We're considering re-factoring a large application with a complex GUI which is isolated in a decoupled fashion from the back-end, to use the new (Python 2.6) multiprocessing module. The GUI/backend interface uses Queues with Message objects exchanged in both directions.
One thing I've just concluded (tentatively, but feel free to confirm it) is that "object identity" would not be preserved across the multiprocessing interface. Currently when our GUI publishes a Message to the back-end, it expects to get the same Message back with a result attached as an attribute. It uses object identity (if received_msg is message_i_sent:) to identify returning messages in some cases... and that seems likely not to work with multiprocessing.
This question is to ask what "gotchas" like this you have seen in actual use or can imagine one would encounter in naively using the multiprocessing module, especially in refactoring an existing single-process application. Please specify whether your answer is based on actual experience. Bonus points for providing a usable workaround for the problem.
Edit: Although my intent with this question was to gather descriptions of problems in general, I think I made two mistakes: I made it community wiki from the start (which probably makes many people ignore it, as they won't get reputation points), and I included a too-specific example which -- while I appreciate the answers -- probably made many people miss the request for general responses. I'll probably re-word and re-ask this in a new question. For now I'm accepting one answer as best merely to close the question as far as it pertains to the specific example I included. Thanks to those who did answer!
I have not used multiprocessing itself, but the problems presented are similar to experience I've had in two other domains: distributed systems, and object databases. Python object identity can be a blessing and a curse!
As for general gotchas, it helps if the application you are refactoring can acknowledge that tasks are being handled asynchronously. If not, you will generally end up managing locks, and much of the performance you could have gained by using separate processes will be lost to waiting on those locks. I will also suggest that you spend the time to build some scaffolding for debugging across processes. Truly asynchronous processes tend to be doing much more than the mind can hold and verify -- or at least my mind!
For the specific case outlined, I would manage object identity at the process border when items queued and returned. When sending a task to be processed, annotate the task with an id(), and stash the task instance in a dictionary using the id() as the key. When the task is updated/completed, retrieve the exact task back by id() from the dictionary, and apply the newly updated state to it. Now the exact task, and therefore its identity, will be maintained.

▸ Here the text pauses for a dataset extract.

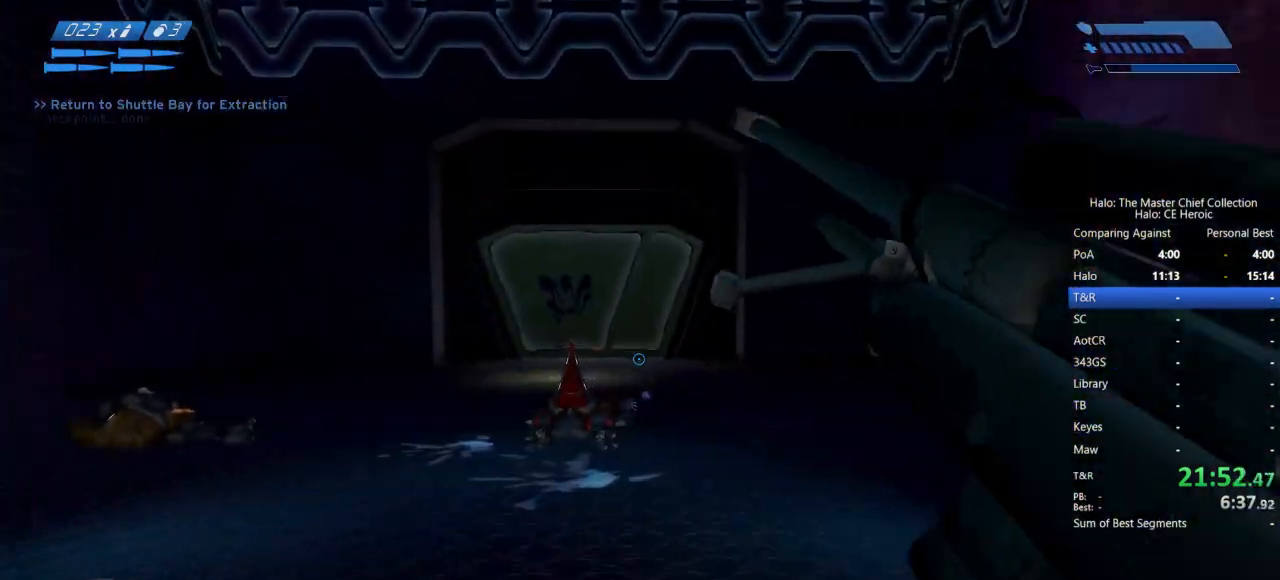
{"keys": ["a", "w"], "mouse": [], "events": [[300, "a", "down"]]}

Well, of course testing for identity on non-singleton object (es. "a is None" or "a is False") isn't usually a good practice - it might be quick, but a really-quick workaround would be to exchange the "is" for the "==" test and use an incremental counter to define identity:
# this is not threadsafe.
class Message(object):
def _next_id():
i = 0
while True:
i += 1
yield i
_idgen = _next_id()
del _next_id
def __init__(self):
self.id = self._idgen.next()
def __eq__(self, other):
return (self.__class__ == other.__class__) and (self.id == other.id)
This might be an idea.
Also, be aware that if you have tons of "worker processes", memory consumption might be far greater than with a thread-based approach.
You can try the persistent package from my project GarlicSim. It's LGPL'ed.
http://github.com/cool-RR/GarlicSim/tree/development/garlicsim/garlicsim/misc/persistent/
(The main module in it is persistent.py)
I often use it like this:
# ...
self.identity = Persistent()
Then I have an identity that is preserved across processes.